4.5 Institutional Guidelines
A number of international organizations have produced their own environmental guidelines, which are relevant to or specific to the mining industry. These include agencies such as the World Health Organization (WHO), the World Bank Group and the United Nations. In the case of the World Bank, the guidelines are designed to apply to all Bank Group funded projects although they are often used as a benchmark for other projects. Guidelines produced by agencies such as the WHO and the UN are more generic in nature and are intended
to provide a worldwide reference point. This section contains a brief description of a selection of the more commonly used guidelines.
The WHO’s main concern is with water quality, sanitation and human health.
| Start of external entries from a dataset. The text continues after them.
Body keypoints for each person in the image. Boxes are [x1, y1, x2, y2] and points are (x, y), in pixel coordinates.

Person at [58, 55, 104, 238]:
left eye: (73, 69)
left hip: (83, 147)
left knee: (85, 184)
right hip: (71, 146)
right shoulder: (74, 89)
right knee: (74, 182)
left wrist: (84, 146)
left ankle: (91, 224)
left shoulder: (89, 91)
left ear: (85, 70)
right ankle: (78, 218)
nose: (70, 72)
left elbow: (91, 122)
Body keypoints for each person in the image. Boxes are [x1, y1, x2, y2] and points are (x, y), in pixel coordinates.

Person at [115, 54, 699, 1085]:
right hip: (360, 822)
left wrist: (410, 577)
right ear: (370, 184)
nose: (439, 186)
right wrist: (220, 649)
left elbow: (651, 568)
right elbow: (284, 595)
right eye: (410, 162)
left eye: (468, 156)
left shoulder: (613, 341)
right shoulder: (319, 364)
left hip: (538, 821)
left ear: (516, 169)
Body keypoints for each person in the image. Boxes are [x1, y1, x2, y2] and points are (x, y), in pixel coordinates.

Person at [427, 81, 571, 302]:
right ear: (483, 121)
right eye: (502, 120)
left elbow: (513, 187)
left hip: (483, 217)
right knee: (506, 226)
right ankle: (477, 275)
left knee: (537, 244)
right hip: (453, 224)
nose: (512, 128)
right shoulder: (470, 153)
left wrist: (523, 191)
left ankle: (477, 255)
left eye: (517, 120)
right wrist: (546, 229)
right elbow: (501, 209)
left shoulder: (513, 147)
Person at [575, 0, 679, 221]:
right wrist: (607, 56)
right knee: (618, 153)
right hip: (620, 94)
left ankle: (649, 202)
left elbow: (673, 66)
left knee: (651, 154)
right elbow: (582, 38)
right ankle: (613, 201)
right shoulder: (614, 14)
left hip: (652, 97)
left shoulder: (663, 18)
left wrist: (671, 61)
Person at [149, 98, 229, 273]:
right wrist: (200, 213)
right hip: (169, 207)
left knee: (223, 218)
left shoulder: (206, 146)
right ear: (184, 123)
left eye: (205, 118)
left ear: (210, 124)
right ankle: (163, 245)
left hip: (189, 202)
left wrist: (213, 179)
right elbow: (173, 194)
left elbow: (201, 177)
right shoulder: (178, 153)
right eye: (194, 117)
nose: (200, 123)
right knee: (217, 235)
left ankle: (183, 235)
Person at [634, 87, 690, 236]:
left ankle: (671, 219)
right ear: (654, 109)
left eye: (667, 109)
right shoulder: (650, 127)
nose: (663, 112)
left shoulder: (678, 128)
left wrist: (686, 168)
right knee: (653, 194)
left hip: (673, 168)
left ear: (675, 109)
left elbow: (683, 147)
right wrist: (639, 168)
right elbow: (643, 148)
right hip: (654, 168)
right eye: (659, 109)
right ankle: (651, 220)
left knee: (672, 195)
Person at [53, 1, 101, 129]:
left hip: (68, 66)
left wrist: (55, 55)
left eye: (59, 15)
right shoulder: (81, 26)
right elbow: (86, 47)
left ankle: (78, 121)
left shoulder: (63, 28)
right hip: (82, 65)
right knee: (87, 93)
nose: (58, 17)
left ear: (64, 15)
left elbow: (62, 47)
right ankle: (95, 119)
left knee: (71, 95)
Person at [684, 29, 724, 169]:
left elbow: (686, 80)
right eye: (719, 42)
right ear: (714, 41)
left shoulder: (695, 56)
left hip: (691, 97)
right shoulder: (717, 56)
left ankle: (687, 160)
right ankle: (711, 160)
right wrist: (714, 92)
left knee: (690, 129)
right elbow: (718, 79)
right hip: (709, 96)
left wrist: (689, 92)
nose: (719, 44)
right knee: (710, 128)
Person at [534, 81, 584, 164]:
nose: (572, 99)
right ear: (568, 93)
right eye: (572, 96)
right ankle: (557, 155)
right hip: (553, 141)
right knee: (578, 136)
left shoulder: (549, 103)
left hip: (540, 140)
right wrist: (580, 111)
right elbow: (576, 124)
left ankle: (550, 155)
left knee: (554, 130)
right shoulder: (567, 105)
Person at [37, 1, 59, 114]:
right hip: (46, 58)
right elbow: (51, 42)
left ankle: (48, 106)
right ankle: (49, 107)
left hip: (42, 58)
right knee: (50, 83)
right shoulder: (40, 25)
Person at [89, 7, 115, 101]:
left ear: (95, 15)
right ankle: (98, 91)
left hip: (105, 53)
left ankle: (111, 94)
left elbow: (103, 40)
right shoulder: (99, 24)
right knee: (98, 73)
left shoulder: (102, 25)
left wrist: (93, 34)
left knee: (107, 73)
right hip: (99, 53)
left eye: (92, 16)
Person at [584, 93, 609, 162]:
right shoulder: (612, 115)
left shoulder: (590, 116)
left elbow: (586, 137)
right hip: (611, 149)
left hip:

In 1996 the agency produced a revised version of “Guidelines for drinking-water quality, health criteria and other supporting information” with an addendum in 1998. This document includes “Selected Water Quality Guidelines” (see Appendix 6(a)), which are often used as a basis for water quality standards in national legislation. However, when referring to these tables it must be remembered that these are guidelines and not intended to be definitive but should be adapted to reflect existing conditions. They also relate to drinking water and are not directly relevant to industrial discharges.
In July 1998 the World Bank Group approved the “Pollution Prevention and Abatement Handbook” (published 1999), which replaces the 1988 “Environmental Guidelines”. The original guidelines were published to provide technical advice and guidance to staff and consultants involved in pollution-related projects. The new Handbook is specifically designed to be used in the context of the World Bank Group’s environmental policies, as set out in Operational Policy (OP) 4.01, “Environmental Assessment”, and related documents.
The guidelines contained in this Handbook are therefore subject to interpretation in the light of the results of the environmental assessment. The Handbook contains a number of industry sector guidelines that specifically relate to the mining sector. The World Bank Group, through the International Finance Corporation (IFC) Environment Division, has also produced a good practice manual entitled, “Doing Better Business Through Effective Public Consultation and Disclosure”. This manual provides the policy and procedural framework to deal with the need for, and benefits of, consultation with people affected by IFC projects. It is designed to reflect the IFC’s private sector mandate and project cycle and is modelled on the World Bank’s revised environmental and social policies.